Video game + aula de música
Que tal aprender de verdade?
Há algum tempo, a desenvolvedora Game Tank anunciava um projeto no mínimo audacioso. Aproveitando-se do viés aberto por Guitar Hero, Guitar Rising propunha o seguinte: “e se nós retirássemos os controles de plástico e incluíssemos guitarras de verdade?” Tudo bem, o jogo até hoje jaz no mesmo limbo que abriga coisas como Alan Wake ou Duke Nukem Forever — a justificativa vem de problemas no reconhecimento de notas. Mas a ideia não é de se jogar fora.
Prova disso foi a recente declaração de Dhani Harrison, filho do finado beatle George Harrison, que atualmente engrossa as fileiras da Harmonix. Quando perguntado sobre uma possível sequência para Rock Band 2, ele diz: “eu estou trabalhando em Rock Band 3 e tornando os controles mais reais de tal forma que as pessoas possam aprender como tocar músicas enquanto jogam video game”. Quanto tempo para isso? “Me deem dois anos”, afirma Harrison.
Embora certamente fosse um apelo extra, parece existir dois pontos que se deve considerar antes de transformar um jogo rítmico em uma potencial escola de música. Em primeiro lugar, o “balanço” correto entre o tutorial e o jogo propriamente dito — quer dizer, é de se esperar que você aprenda sem perder a noção de que aquilo é um jogo.
Em segundo lugar, cabe averiguar quantas pessoas realmente estão dispostas a aprender um novo instrumento. Quer dizer, sem dúvida alguns jogadores, após debutarem com os botões coloridos, acabam também se envolvendo com instrumentos reais e bandas reais. Isso é bom, é claro. Mas algumas pessoas — talvez a grande maioria que compra os títulos hoje — espera apenas encontrar um atalho entre o anonimato e o estrelato; um atalho que, justamente, ignore a parte “penosa” do aprendizado necessário para se tornar um bom músico.
Limites éticos para a indústria
Liberdade ou respeito histórico?
Conforme mencionado anteriormente, pela primeira vez na história dos jogos rítmicos o tema “ética” aborda mais que os direitos autorais das obras contidas em um jogo. Quando The Beatles: Rock Band foi lançado, muita gente achou verdadeiramente ultrajante o fato de não se poder jogar músicas da banda em outros títulos da franquia, e também o fato de não ser possível alterações cosméticas nos avatare.
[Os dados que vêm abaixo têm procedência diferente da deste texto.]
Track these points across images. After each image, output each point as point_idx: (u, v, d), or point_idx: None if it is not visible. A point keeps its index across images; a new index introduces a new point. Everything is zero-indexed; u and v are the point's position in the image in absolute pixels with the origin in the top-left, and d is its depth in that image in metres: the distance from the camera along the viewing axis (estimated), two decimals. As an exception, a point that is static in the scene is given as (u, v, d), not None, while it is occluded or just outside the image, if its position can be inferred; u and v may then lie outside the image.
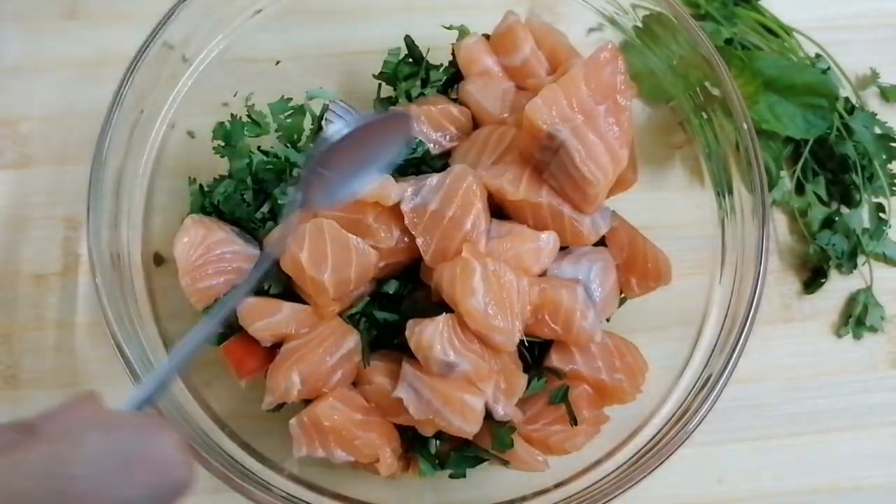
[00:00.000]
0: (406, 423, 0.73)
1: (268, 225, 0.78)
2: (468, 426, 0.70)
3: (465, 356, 0.69)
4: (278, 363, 0.73)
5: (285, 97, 0.83)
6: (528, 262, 0.74)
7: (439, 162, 0.81)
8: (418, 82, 0.86)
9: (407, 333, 0.70)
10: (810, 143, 0.96)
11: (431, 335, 0.68)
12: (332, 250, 0.71)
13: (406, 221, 0.73)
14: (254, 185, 0.80)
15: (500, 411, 0.72)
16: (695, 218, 0.85)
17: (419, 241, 0.73)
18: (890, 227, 0.96)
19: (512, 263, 0.73)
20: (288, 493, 0.71)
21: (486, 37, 0.85)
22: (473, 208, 0.72)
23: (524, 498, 0.75)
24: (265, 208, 0.79)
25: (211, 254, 0.74)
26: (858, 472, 0.90)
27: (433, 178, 0.73)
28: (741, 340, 0.72)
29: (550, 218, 0.75)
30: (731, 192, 0.81)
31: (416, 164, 0.81)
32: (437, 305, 0.73)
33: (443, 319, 0.69)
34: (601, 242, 0.80)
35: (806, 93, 0.93)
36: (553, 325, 0.73)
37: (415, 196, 0.73)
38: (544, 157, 0.73)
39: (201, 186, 0.80)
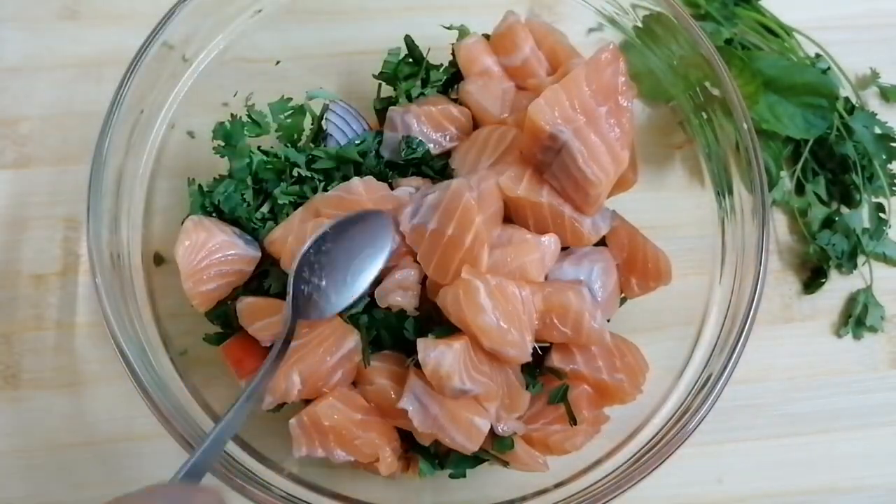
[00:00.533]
0: (405, 428, 0.73)
1: (268, 224, 0.78)
2: (470, 444, 0.71)
3: (477, 381, 0.69)
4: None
5: (285, 97, 0.83)
6: (533, 273, 0.74)
7: (439, 162, 0.81)
8: (418, 82, 0.86)
9: (420, 357, 0.69)
10: (810, 143, 0.96)
11: (451, 366, 0.67)
12: (333, 248, 0.71)
13: (407, 241, 0.73)
14: (254, 185, 0.80)
15: (501, 429, 0.72)
16: (695, 218, 0.85)
17: (421, 261, 0.73)
18: (890, 227, 0.96)
19: (516, 275, 0.73)
20: (288, 493, 0.71)
21: (486, 37, 0.85)
22: (472, 226, 0.71)
23: (524, 498, 0.75)
24: (265, 208, 0.79)
25: (212, 257, 0.74)
26: (858, 472, 0.90)
27: (431, 195, 0.73)
28: (741, 340, 0.72)
29: (551, 218, 0.75)
30: (731, 192, 0.81)
31: (417, 164, 0.81)
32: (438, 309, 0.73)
33: (459, 346, 0.68)
34: (601, 242, 0.80)
35: (806, 93, 0.93)
36: (562, 328, 0.73)
37: (413, 216, 0.73)
38: (546, 158, 0.73)
39: (200, 187, 0.80)
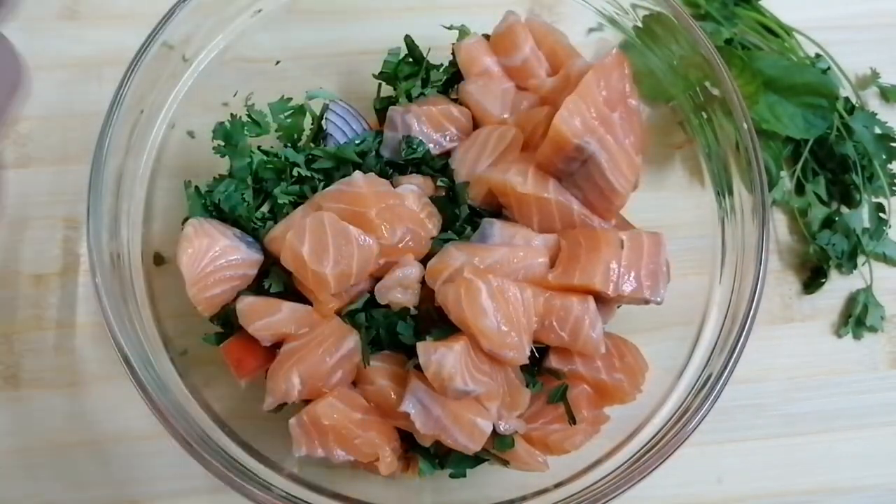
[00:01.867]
0: (406, 428, 0.73)
1: (268, 224, 0.78)
2: (473, 445, 0.71)
3: (479, 382, 0.69)
4: (278, 364, 0.73)
5: (285, 97, 0.83)
6: (537, 274, 0.74)
7: (439, 162, 0.81)
8: (418, 82, 0.86)
9: (422, 361, 0.69)
10: (810, 143, 0.96)
11: (453, 367, 0.67)
12: (334, 242, 0.71)
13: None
14: (254, 185, 0.80)
15: (503, 428, 0.72)
16: (695, 218, 0.85)
17: None
18: (890, 226, 0.96)
19: (518, 275, 0.73)
20: (288, 493, 0.71)
21: (486, 37, 0.85)
22: None
23: (524, 498, 0.75)
24: (265, 207, 0.79)
25: (216, 263, 0.74)
26: (858, 472, 0.90)
27: None
28: (741, 340, 0.72)
29: (559, 214, 0.75)
30: (731, 192, 0.81)
31: (417, 164, 0.81)
32: (437, 308, 0.73)
33: (459, 347, 0.68)
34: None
35: (806, 93, 0.93)
36: (560, 332, 0.73)
37: None
38: (568, 168, 0.73)
39: (197, 189, 0.80)
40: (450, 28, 0.86)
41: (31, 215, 0.92)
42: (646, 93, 0.87)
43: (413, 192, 0.77)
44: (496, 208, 0.79)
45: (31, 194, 0.92)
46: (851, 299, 0.95)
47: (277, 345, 0.75)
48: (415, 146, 0.80)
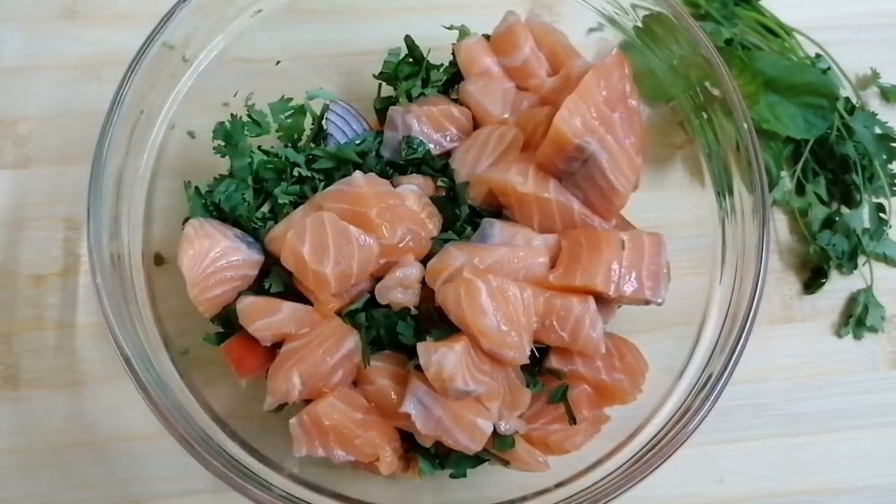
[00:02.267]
0: (406, 428, 0.73)
1: (268, 224, 0.78)
2: (473, 445, 0.71)
3: (480, 382, 0.69)
4: (278, 364, 0.73)
5: (285, 97, 0.83)
6: (537, 274, 0.74)
7: (439, 162, 0.81)
8: (418, 82, 0.86)
9: (422, 361, 0.69)
10: (810, 143, 0.96)
11: (453, 367, 0.67)
12: (334, 242, 0.71)
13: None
14: (254, 185, 0.80)
15: (503, 428, 0.72)
16: (695, 218, 0.85)
17: None
18: (890, 227, 0.96)
19: (519, 275, 0.73)
20: (288, 493, 0.71)
21: (487, 37, 0.85)
22: None
23: (524, 498, 0.75)
24: (265, 207, 0.79)
25: (217, 264, 0.74)
26: (858, 472, 0.90)
27: None
28: (741, 340, 0.72)
29: (559, 214, 0.75)
30: (731, 192, 0.81)
31: (417, 164, 0.81)
32: (437, 308, 0.73)
33: (460, 347, 0.68)
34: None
35: (806, 93, 0.93)
36: (560, 332, 0.73)
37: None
38: (569, 168, 0.73)
39: (197, 189, 0.80)
40: (450, 28, 0.86)
41: (31, 216, 0.92)
42: (646, 93, 0.87)
43: (413, 192, 0.77)
44: (496, 208, 0.79)
45: (30, 195, 0.92)
46: (852, 299, 0.95)
47: (278, 345, 0.75)
48: (415, 146, 0.80)
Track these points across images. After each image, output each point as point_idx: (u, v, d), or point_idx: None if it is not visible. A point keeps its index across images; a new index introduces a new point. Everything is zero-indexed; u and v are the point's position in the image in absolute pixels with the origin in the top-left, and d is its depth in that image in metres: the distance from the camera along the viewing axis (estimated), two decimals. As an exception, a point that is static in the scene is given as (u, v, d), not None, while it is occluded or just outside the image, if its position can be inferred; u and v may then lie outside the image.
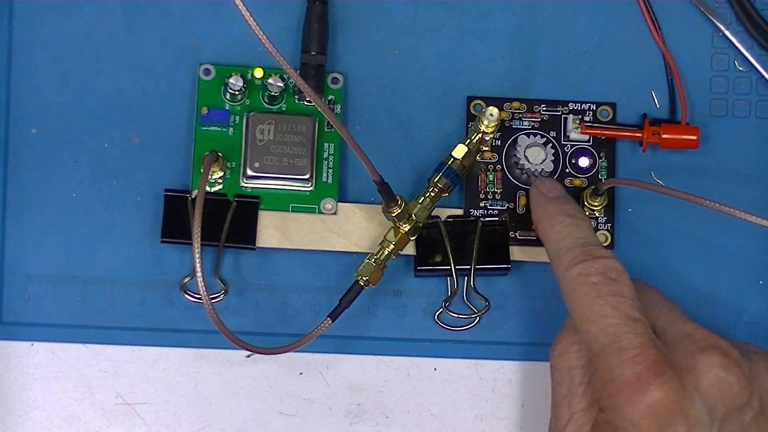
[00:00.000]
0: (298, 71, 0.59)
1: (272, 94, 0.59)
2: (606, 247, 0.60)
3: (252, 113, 0.60)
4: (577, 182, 0.61)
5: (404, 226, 0.58)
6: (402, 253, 0.59)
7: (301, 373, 0.60)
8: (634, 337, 0.51)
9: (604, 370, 0.51)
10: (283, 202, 0.60)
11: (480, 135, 0.59)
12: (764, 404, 0.53)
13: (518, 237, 0.60)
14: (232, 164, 0.60)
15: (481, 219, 0.60)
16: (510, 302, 0.61)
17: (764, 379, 0.53)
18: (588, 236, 0.55)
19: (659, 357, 0.51)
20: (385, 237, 0.58)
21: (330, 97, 0.61)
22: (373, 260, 0.58)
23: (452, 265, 0.59)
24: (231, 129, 0.60)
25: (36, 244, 0.60)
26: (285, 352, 0.57)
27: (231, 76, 0.59)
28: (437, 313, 0.60)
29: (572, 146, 0.61)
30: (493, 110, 0.58)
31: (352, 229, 0.60)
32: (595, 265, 0.53)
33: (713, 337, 0.53)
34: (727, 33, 0.62)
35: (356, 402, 0.60)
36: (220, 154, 0.59)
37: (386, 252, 0.58)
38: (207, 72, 0.60)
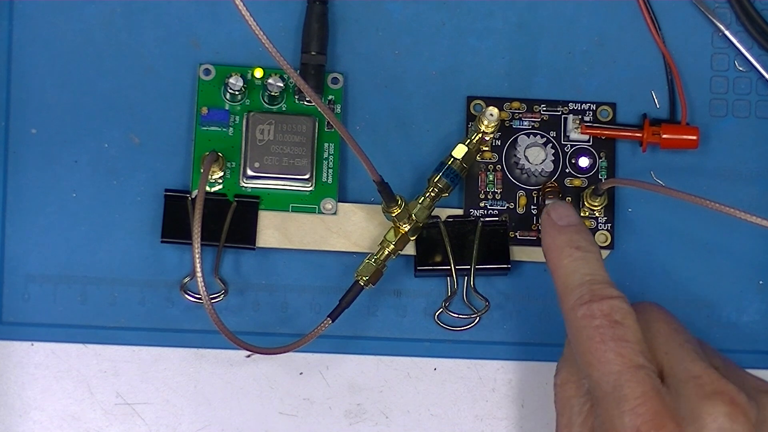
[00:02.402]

Mas isso, afinal, é bom ou ruim?
O infame vídeo divulgado recentemente no Youtube, no qual Kurt Cobain aparecia tocando músicas um tanto, digamos, “fora” da sua idelogia, talvez ajude a responder essa questão. Quer dizer, até onde é lícito utilizar e modificar a imagem de um ícone ou um acontecimento histórico dentro de um jogo?
Isso mostra ainda que, se Guitar Hero deu o seu disparo inicial ainda no âmbito dos video games, o legado do jogo, hoje, parece ultrapassar deliberadamente esse espaço. Tem-se hoje, verdadeiramente, um produto musica; com direitos autorais; com possibilidades de comercialização e, por fim, com ícones e com toda uma história própria. Dessa forma, a escolha da Harmonix em restringir The Beatles: Rock Band não parece assim equivocada.
Mas, afinal, quais são os verdadeiros limites para esse verdadeiro colosso já com cinco anos? São os video games, conforme Guitar Hero acrescenta novas possibilidades de competição e compartilhamento — boa parte deles rompendo a barreira do logicamente aceitável, como a possibilidade de bandas com três bateristas ou 4 baixistas? Ou será que o flerte cada vez mais evidente de Rock Band com a indústria da música seja a resposta? Novamente, senhores, façam suas apostas.